Bonjour monsieur Toto, je voudrais avoir un cœur de fer pour vous écrire encore plus durement que je ne le vais faire. Vous êtes un affreux bon homme, vous êtes, c’est-à-dire vous n’êtes plus pour moi qu’une effigie, un souvenir, vous n’existez plus que dans ma mémoire. Combien de temps pensez-vous que ça durera ? Je suis un peu souffrante, ce matin. J’avais fait faire des bons petits remèdes dont vous auriez eu votre part si vous étiez venu, mais je vais les prendre à moi toute seule et vous n’en aurez pas. Avez-vous été assez fat hier au soir, vous êtes vous assez fait prier pour me donner une simple petite image pas plus grande que rien du tout. Je tiens compte de toutes ces manières là et un jour viendra où je ferai payer tout cela en monnaie blanche.
Vieux bêtaa que vous êtes, vous ne savez pas ce que vous perdez tous les jours par votre faute.

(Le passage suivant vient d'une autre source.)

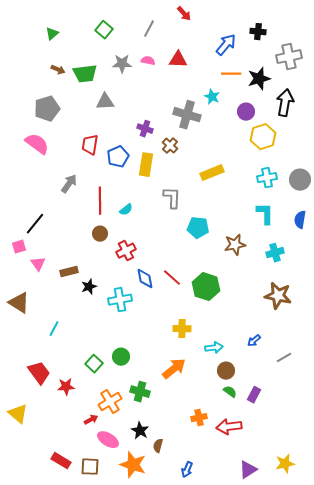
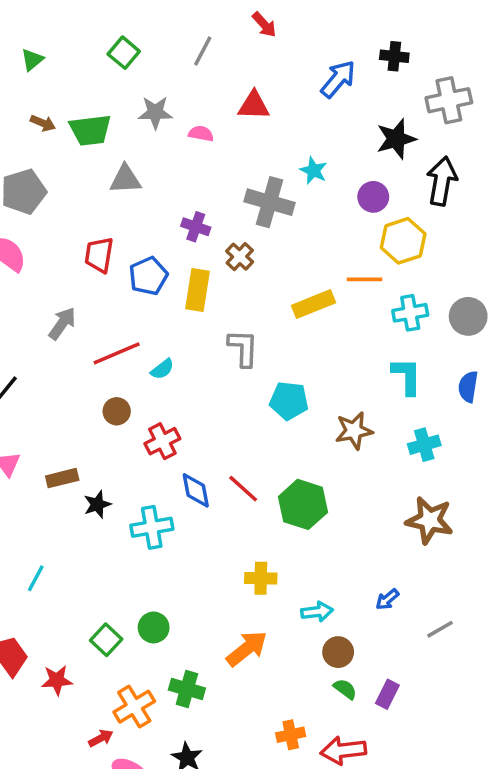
pink semicircle: (148, 61) -> (201, 134), moved
orange line: (231, 74) -> (364, 279), moved
red line: (100, 201) -> (117, 353), turned 68

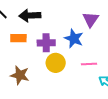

Je vous aime tous les jours davantage, c’est vrai, mais enfin cetb amour que vous ne recueillez pas n’en est pas moins perdu pour moi et pour vous, ce qui ne nous empêche pas de nous constituer la vie la plus bête du monde. Maintenant mon cher petit Toto, je prends la liberté de vous envoyer autant de baisers qu’il en peut tenir dans l’espace de ma rue à la vôtre, au risque d’asphyxierc tous les passantsd et les passantes. De plus je vous aime.

Juliette

BnF, Mss, NAF 16329, f. 203-204
Transcription d’Érika Gomez assistée de Florence Naugrette

a) « bêtat ».
b) « c’est ».
c) « asphixier ».
d) « passans ».


24 février [1837], vendredi soir, 9 h.

Mon cher petit homme chéri, j’ai fait la couturière ce soir, j’ai taillé mes tabliers, il ne manquait que vous pour tailler la robe à fin que l’atelier soit au grand complet.
Je suis lasse de vous rabâcher toujours la même chose, je suis furieuse et indignée contre vous, votre conduite est ignoble, vos procédés sont TIDEUX [1], enfin vous méritez toutes sortes de châtiments exemplaires, et je me sens toute disposée à vous les infliger. Vraiment plus, je pense à vous et plus je suis outrée. Encore en peu et je fermerais ma lettre avec une grosse sottise pour compliment.
Jour, jour, onjour MĒNE, MĒNE, MĒNE, MĒNE, [MÉ, MÉ, MÉ, MÉ  ? MI, MI, MI, MI  ?] !!! Vous ne méritez que cela et encore...... c’est tout au plus. Je crois que je vais d’ici à très peu de jours, être une des signataires de la fameuse pétition adressée à MM. de la Chambre des Pairs et celle des Députés parce qu’enfin si la nature..... elle veut que j’aie dix enfants il est temps que je me mette en mesure pour fournir mon chiffre, tant pis pour ceux qui seront en retard. Vous mériteriez bien que je ne vous donne pas le plus petit mot d’amour, mais je vous aime, tenez et je vous baise de toutes mes forces.

BnF, Mss, NAF 16329, f. 205-206
Transcription d’Érika Gomez assistée de Florence Naugrette

Notes

[1Jeu de mots volontaires avec la liaison.